The most fun part of the debt ceiling speculation involves all the ways that Obama could try to defy the debt limit, including the trillion-dollar-coin gambit. Chris Hayes explains.

… and the Robot Menace


A series of posts about technological unemployment erupted on the liberal blogosphere, for not much apparent reason. I mean, it’s an important topic, but it’s not really … topical. Anyway, I summarize and add my two cents in Two Observations on the Robot Menace.

… and Republican reform


which really isn’t happening, no matter how many pundits wish it would. The example that sums it all up is the Senate’s rejection of the Convention on the Rights of Persons with Disabilities: Crazy grass-roots groups fabricated death-panel-like theories to stampede their members to pressure their senators. 38 Republican senators gave in to the pressure, so the treaty didn’t get the 2/3 majority it needed for ratification. See: Repainting the Bubble.

… and Jim DeMint

DeMint resigned from the Senate, even though he has four more years on his term and is popular in his home state. He isn’t facing a scandal or a health problem. He isn’t even claiming that he needs to spend more time with his family. He just got a better offer: President of the Heritage Foundation, a leading conservative think tank.

On the surface, that doesn’t seem to make any sense. It’s like resigning from the School Board to become president of the local PTA. You had a position of power, and you give it up for an outside position where you either support or nag people with power.

But it does make sense, and the sense it makes points out how big money has changed our political system: Elected office has become only part of a politician’s career path, the way the glass of orange juice is only part of the complete breakfast in the Cocoa Puffs commercials. Consequently, the voters are only one of the special interests a politician needs to please.

If you ever wonder why it’s so hard to pass laws that polls say are popular (like, say, taxing the rich), that’s the reason. If a congressman votes against what his constituents want, possibly money from rich special interests will get him re-elected anyway. And even if it doesn’t, he’ll just move on to the next (and more lucrative) phase of his career.

But if he votes against the big-money interests, he’ll face a well-financed primary opponent in the next election cycle. And after losing, his career won’t have a next phase. The million-dollar jobs in think tanks and lobbying firms won’t be available any more.

This has been true for a while, but DeMint’s move shows that the game reached a new level: Even senators are just pawns now. Steve Kornacki lays it out:

What DeMint has apparently figured out is that in today’s Republican universe there’s less of a relationship than ever between holding office and holding power. This is what the rise of insular conservative media has done. News is interpreted, talking points are developed and agendas are set on Fox News, talk radio and in the right-wing blogosphere. Republican members of Congress, by and large, take their cues from conservative media, rather than shaping it.
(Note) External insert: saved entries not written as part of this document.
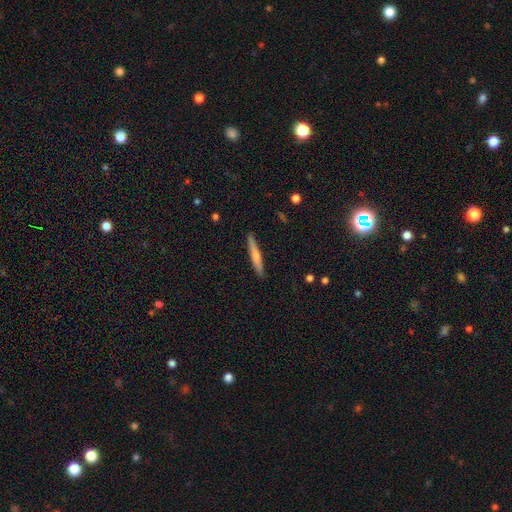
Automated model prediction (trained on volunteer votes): smooth 62%, featured or disk 32%, star or artifact 6%. Down the decision tree: how rounded — cigar-shaped (95%); merging — none (90%).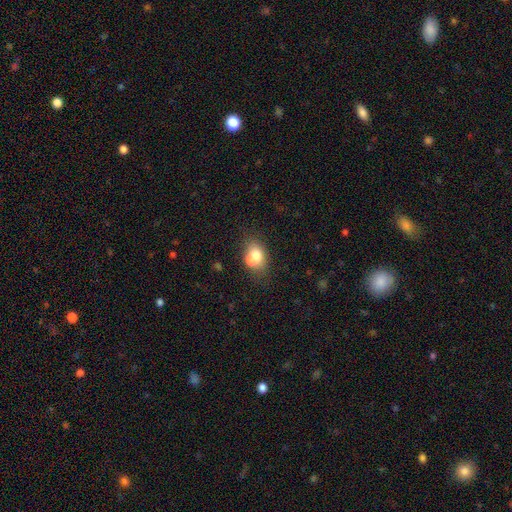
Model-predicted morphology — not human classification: Smooth or featured: smooth — 67% (featured or disk — 23%)
How rounded: in between — 63% (round — 36%)
Merging: merger — 47% (none — 38%)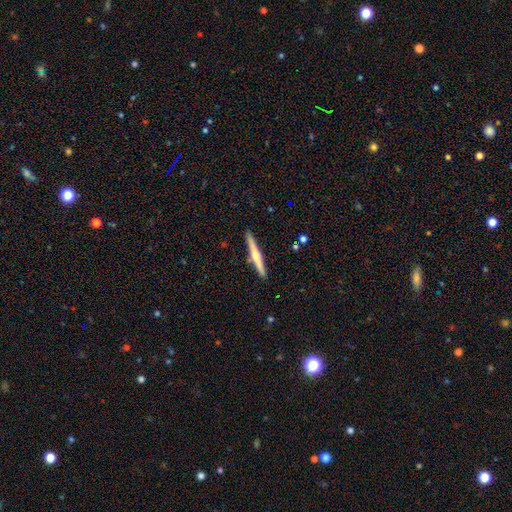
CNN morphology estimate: type=featured or disk (68%); edge-on=yes (98%); edge-on bulge=rounded (85%); merging=none (91%).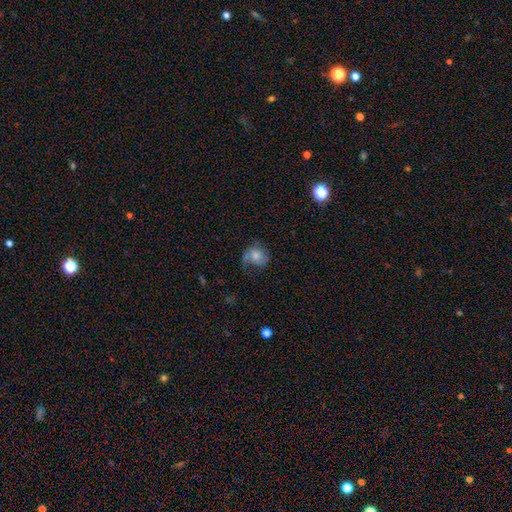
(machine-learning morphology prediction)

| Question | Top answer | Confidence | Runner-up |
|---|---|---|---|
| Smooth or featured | smooth | 61% | featured or disk (29%) |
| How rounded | round | 62% | in between (37%) |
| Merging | none | 44% | minor disturbance (28%) |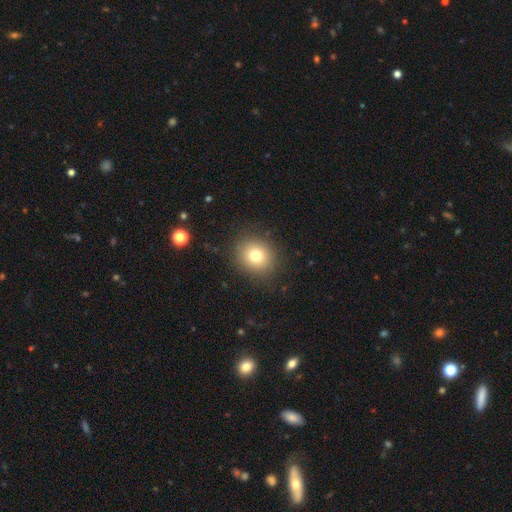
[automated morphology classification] Overall: smooth (77%). How rounded: round (79%). Merging: none (87%).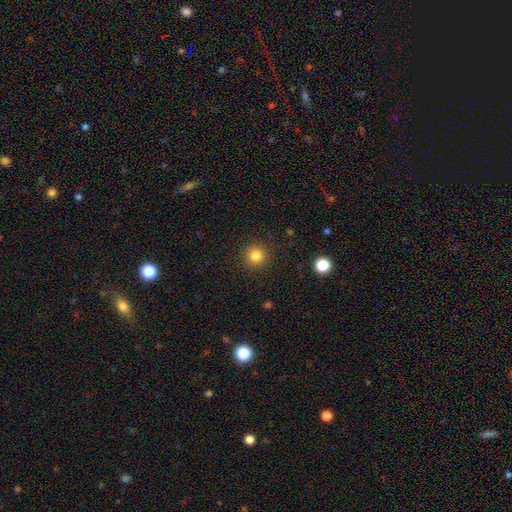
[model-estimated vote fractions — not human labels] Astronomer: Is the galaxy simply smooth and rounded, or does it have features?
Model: smooth — 83%.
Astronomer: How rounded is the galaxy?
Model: round — 95%.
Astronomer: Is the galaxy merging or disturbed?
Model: none — 91%.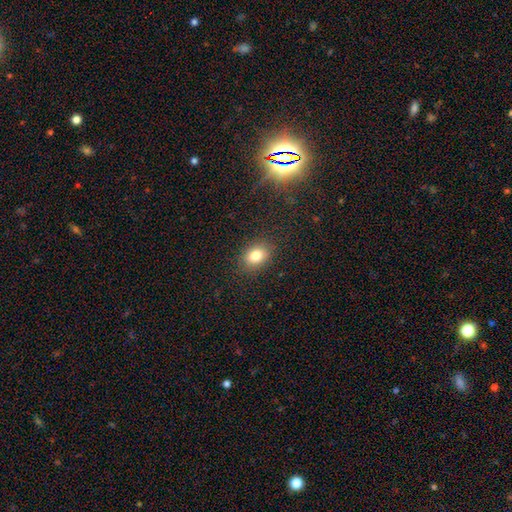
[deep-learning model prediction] The model was most divided on "how rounded": in between: 65%, round: 34%, cigar-shaped: 1%. More confident: merging — none (87%); smooth or featured — smooth (80%).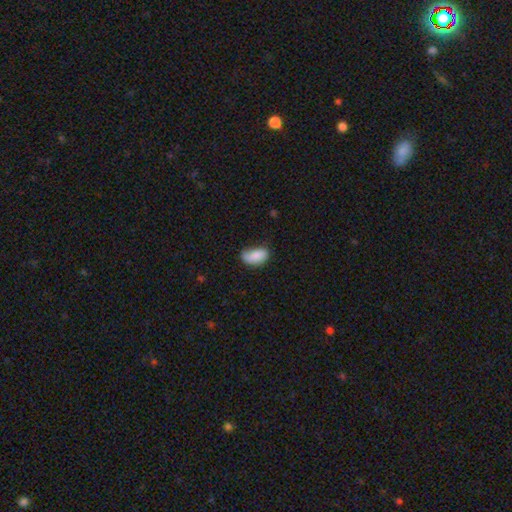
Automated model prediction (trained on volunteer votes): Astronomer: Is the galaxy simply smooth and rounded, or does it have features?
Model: smooth — 83%.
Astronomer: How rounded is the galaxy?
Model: in between — 92%.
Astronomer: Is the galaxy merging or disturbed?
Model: none — 53% (runner-up: minor disturbance, 35%).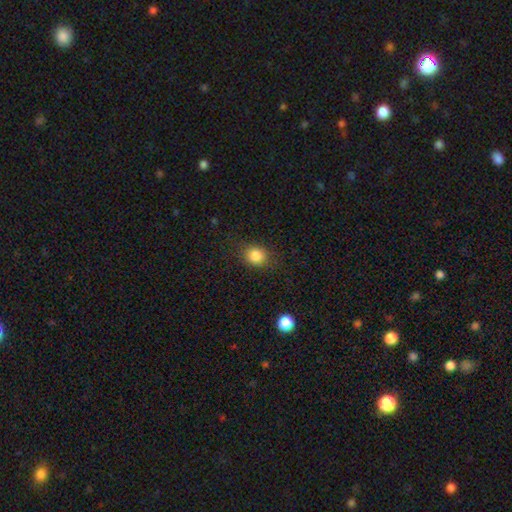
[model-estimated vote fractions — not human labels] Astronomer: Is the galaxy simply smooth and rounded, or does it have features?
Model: smooth — 83%.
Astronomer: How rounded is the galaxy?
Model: round — 67%.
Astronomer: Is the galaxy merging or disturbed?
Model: none — 83%.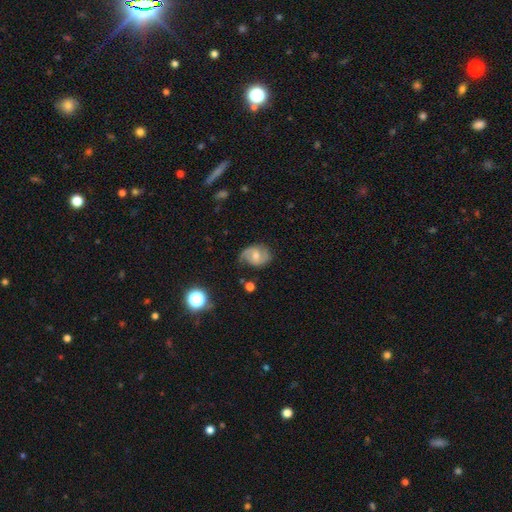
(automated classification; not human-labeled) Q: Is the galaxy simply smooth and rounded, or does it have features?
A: featured or disk — 67%.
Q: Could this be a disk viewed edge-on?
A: no — 97%.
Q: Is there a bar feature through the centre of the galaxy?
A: weak — 45%.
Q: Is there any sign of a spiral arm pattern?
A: yes — 89%.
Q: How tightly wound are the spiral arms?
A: medium — 48%.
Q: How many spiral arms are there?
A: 2 — 81%.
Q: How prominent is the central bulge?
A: moderate — 60%.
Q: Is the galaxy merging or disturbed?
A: none — 66%.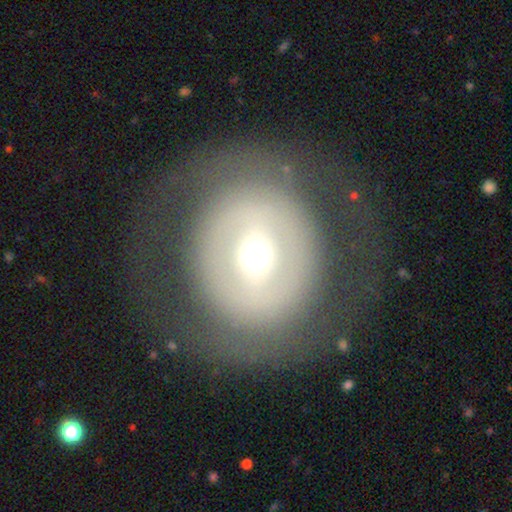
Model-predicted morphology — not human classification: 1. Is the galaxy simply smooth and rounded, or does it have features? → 56% featured or disk, 36% smooth, 8% star or artifact.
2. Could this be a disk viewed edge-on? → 95% no, 5% yes.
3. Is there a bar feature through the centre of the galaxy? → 52% no, 28% weak, 20% strong.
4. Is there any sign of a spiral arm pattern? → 80% no, 20% yes.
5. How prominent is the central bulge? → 55% moderate, 35% small, 7% large, 2% dominant, 1% none.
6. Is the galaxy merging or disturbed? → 78% none, 11% major disturbance, 10% minor disturbance, 1% merger.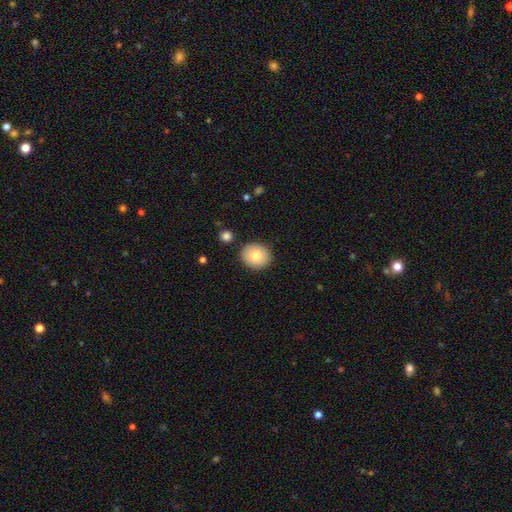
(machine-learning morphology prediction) smooth-or-featured: smooth: 81% | featured or disk: 11% | star or artifact: 8%
  how-rounded: round: 75% | in between: 24% | cigar-shaped: 1%
  merging: none: 88% | minor disturbance: 7% | merger: 2% | major disturbance: 2%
If they all met in the same room, which conservatives do you think would be calling the shots: officeholders like Mitch McConnell and John Boehner? or people who never face the voters, like Rupert Murdoch, David Koch, Karl Rove, Grover Norquist, and Rush Limbaugh?

DeMint is trying to move up in the real power structure, the one with no visible org chart. And that means leaving the Senate behind.
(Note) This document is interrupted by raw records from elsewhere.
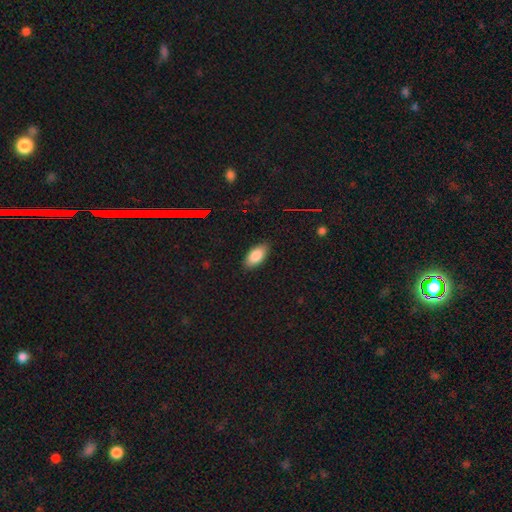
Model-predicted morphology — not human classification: Smooth or featured? smooth (85%)
How rounded? in between (91%)
Merging? none (86%)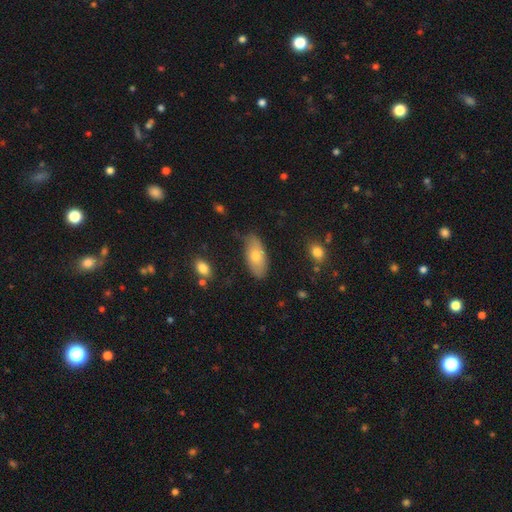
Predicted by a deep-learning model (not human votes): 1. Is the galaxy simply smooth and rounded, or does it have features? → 68% smooth, 25% featured or disk, 7% star or artifact.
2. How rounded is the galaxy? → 90% in between, 7% cigar-shaped, 3% round.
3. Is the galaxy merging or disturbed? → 72% none, 22% minor disturbance, 4% major disturbance, 2% merger.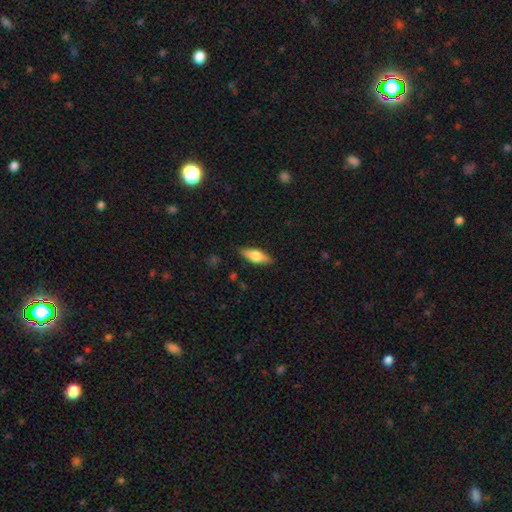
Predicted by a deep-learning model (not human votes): Smooth or featured? smooth (62%)
How rounded? in between (67%)
Merging? none (86%)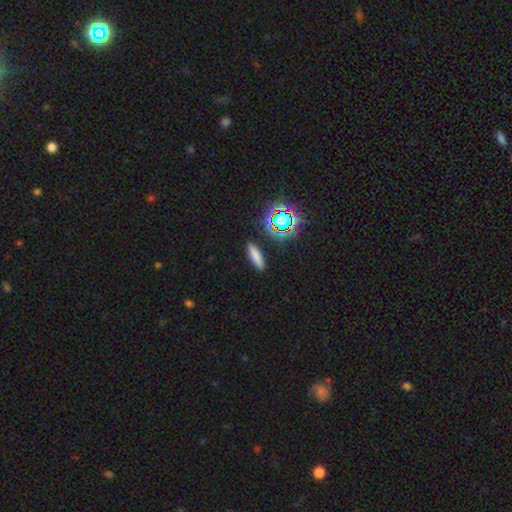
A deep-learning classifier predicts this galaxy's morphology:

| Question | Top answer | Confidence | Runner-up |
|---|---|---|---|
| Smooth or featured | smooth | 75% | star or artifact (17%) |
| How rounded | cigar-shaped | 61% | in between (35%) |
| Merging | none | 89% | minor disturbance (7%) |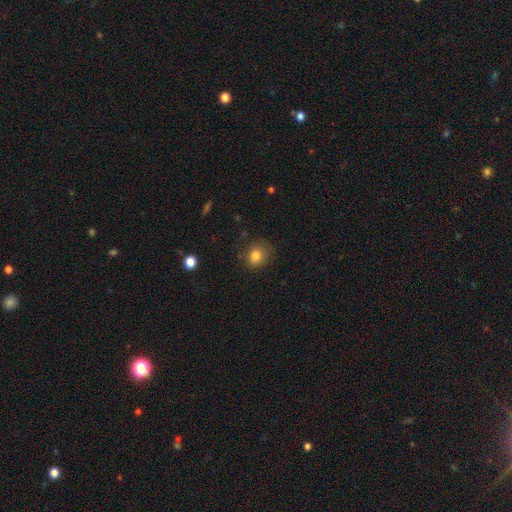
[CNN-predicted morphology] smooth-or-featured: smooth: 82% | star or artifact: 11% | featured or disk: 7%
  how-rounded: round: 76% | in between: 23% | cigar-shaped: 1%
  merging: none: 77% | minor disturbance: 16% | major disturbance: 5% | merger: 1%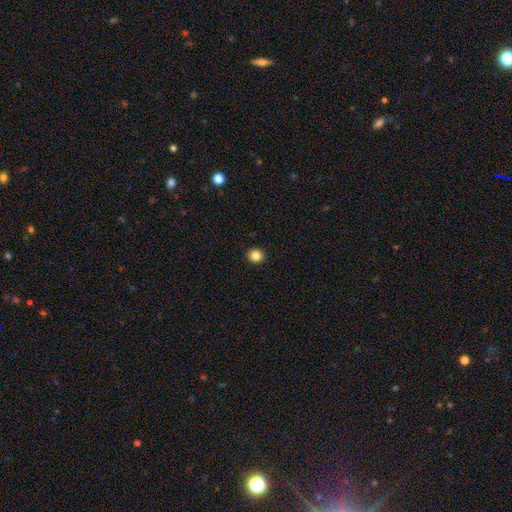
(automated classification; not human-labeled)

… and you might find this interesting

Beyond parody: Mitch McConnell just filibustered himself.



The same nonsense I talked about in Repainting the Bubble inspired AlterNet to compile The 5 Dumbest UN “Conspiracies”.

An open video-letter to President Obama about the high school physics curriculum.


Great moments in propaganda: The 2001 Heritage Foundation study predicting that if the Bush tax cuts were passed “the national debt would effectively be paid off by FY 2010.”


Thailand has the best anti-smoking ad ever.


Tis the season to celebrate the re-birth of Crist.